Um homem apelidado nas redes sociais de “maníaco do pé” tem causado medo entre mulheres e adolescentes em Criciúma, no Sul de Santa Catarina. Ao menos cinco vítimas relataram ter recebido bilhetes anônimos com elogios de cunho sexual enquanto utilizavam o transporte coletivo. O caso já resultou em registro policial e pode ser enquadrado como importunação sexual e perseguição.

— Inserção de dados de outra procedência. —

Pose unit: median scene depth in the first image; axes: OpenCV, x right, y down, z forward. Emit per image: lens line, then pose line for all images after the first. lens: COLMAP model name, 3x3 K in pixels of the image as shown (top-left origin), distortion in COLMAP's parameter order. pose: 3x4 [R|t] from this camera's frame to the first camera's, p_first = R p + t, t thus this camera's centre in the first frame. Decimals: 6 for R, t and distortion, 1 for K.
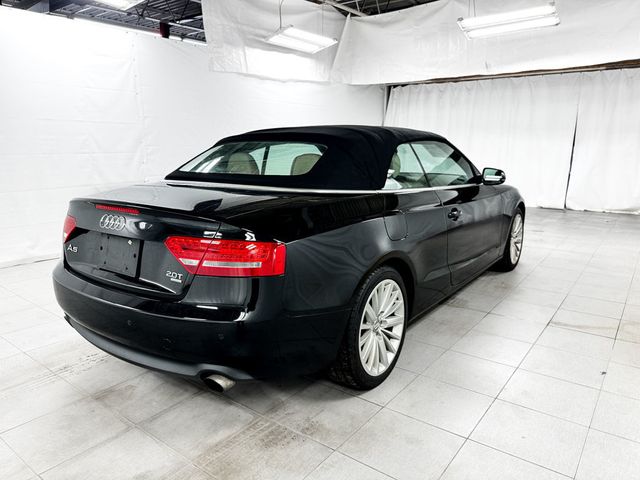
lens RADIAL K [[463.9, 0, 325.4], [0, 463.9, 241.2], [0, 0, 1]] dist [-0.008335, -0.005394]
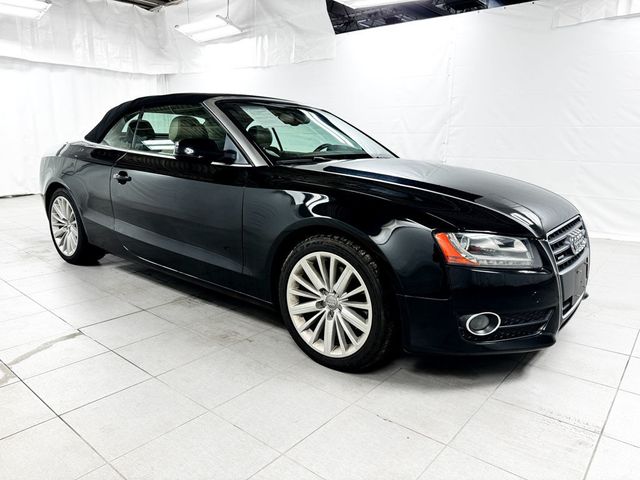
lens RADIAL K [[446.8, 0, 321.7], [0, 446.8, 262.4], [0, 0, 1]] dist [0.002244, -0.000202]
pose [[-0.052916, 0.270878, -0.961158, 1.184615], [-0.211786, 0.937567, 0.275889, -0.243333], [0.975882, 0.218159, 0.007755, 1.383517]]
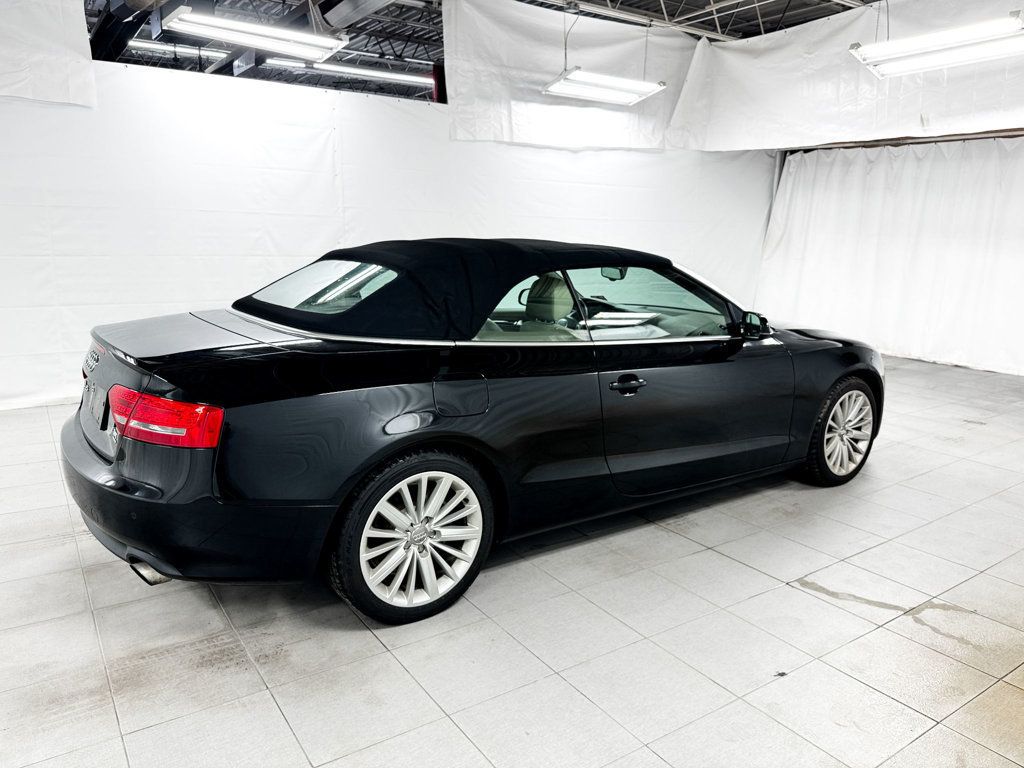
lens RADIAL K [[742.3, 0, 520.6], [0, 742.3, 385.9], [0, 0, 1]] dist [-0.008335, -0.005394]
pose [[0.947219, 0.090433, -0.307567, 0.425276], [-0.090901, 0.995777, 0.012836, -0.052986], [0.307429, 0.015800, 0.951440, -0.015177]]
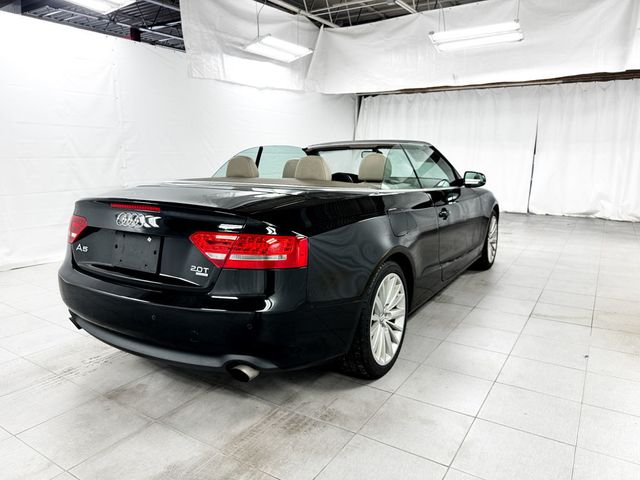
lens RADIAL K [[462.1, 0, 330.3], [0, 462.1, 239.7], [0, 0, 1]] dist [-0.002177, -0.008046]
pose [[0.995968, -0.012062, 0.088899, -0.072352], [0.014035, 0.999668, -0.021601, 0.019317], [-0.088609, 0.022761, 0.995806, -0.028599]]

Nos últimos dias, denúncias começaram a circular nas redes sociais, onde mulheres adultas e meninas adolescentes afirmam ter encontrado bilhetes escritos à mão dentro de bolsas e mochilas. Os recados teriam sido colocados sem que elas percebessem, enquanto estavam andando de ônibus, sempre com mensagens sexualizadas direcionadas aos pés das vítimas.
De acordo com a advogada criminalista Aline Marques, em entrevista ao NDmais, os relatos apontam para dois tipos de crime previstos em lei. “A primeira discussão é quanto ao crime de importunação sexual, que se refere à prática de ato libidinoso com a finalidade de satisfazer a lascívia. Não há exigência de contato físico entre autor e vítima. O conteúdo sexual dos bilhetes é o que atrai essa configuração”, explicou.

Ainda segundo a advogada, o fato de algumas mulheres e adolescentes terem recebido os bilhetes mais de uma vez pode caracterizar também o crime de perseguição. “Algumas das vítimas receberam por diversas vezes o bilhete. Percebe-se que o autor está seguindo essas mulheres pelos locais que frequentam, o que configura a perseguição”, pontuou. A legislação prevê pena de reclusão de um a cinco anos para importunação sexual e de seis meses a dois anos para o crime de perseguição, com agravantes quando as vítimas são menores de idade.
Mesma caligrafia
Todos os bilhetes apreendidos apresentam a mesma caligrafia e foram escritos em pequenos pedaços de papel, o que indica a atuação de uma única pessoa. O conteúdo das mensagens costuma se repetir, com pequenas variações, sempre exaltando de forma explícita os pés das vítimas e sugerindo desejos de contato físico.
Ao menos um boletim de ocorrência já foi registrado. As mulheres relatam medo, sensação de vigilância constante e até receio de continuar utilizando o transporte coletivo após os episódios. Algumas vítimas afirmam suspeitar de um homem com características semelhantes em diferentes situações: forte, de barba, aparentemente mais velho, pele clara, vestindo roupa social e carregando mochila.
O caso segue sob apuração e novas denúncias podem ajudar a polícia a identificar o autor dos bilhetes.